Another problem with using the weak anchoring surface has been reported as an alignment memory effect [12,40]. Some kinds of alignment film have been proposed as the weak anchoring surface without the memory effect, for example a para-PVCN-F [12] surface and a high-density, concentrated brush poly (n-hexyl methacrylate) grafted substrate [13,14]. These alignment films and further studies on relations between the weak anchoring surface and the liquid crystal interface will lead to better performance of this device.

4. Conclusions

The electro-optical characteristics in the TN cell with symmetric and asymmetric anchoring strength were investigated. The Q-Homo-TN orientation was successfully fabricated using the rubbed PI surface and the PVCi surface, in which azimuthal anchoring strength was adjusted to the critical value.

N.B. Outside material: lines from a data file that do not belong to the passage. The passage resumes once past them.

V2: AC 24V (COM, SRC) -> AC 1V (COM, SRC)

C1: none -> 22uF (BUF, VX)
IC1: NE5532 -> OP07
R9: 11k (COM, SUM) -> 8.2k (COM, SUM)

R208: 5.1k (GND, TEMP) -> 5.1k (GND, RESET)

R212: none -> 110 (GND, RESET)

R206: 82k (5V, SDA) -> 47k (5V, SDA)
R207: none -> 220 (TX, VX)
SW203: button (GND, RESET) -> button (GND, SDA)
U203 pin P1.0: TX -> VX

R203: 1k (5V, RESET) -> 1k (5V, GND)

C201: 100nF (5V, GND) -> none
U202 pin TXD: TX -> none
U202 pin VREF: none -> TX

The dark–bright–dark switching of the Q-Homo TN cell was observed in the crossed polarizers when applying the voltage, which indicates the 90-degree in-plane rotation of LC molecules by the electric field perpendicular to the substrate. The hysteresis characteristics of the V-T curve were observed in the fabricated Q-Homo-TN cell, which was not shown in the claustration. In future work, we intend to further investigate response and decay times at various anchoring strengths by changing the crosslinking degree.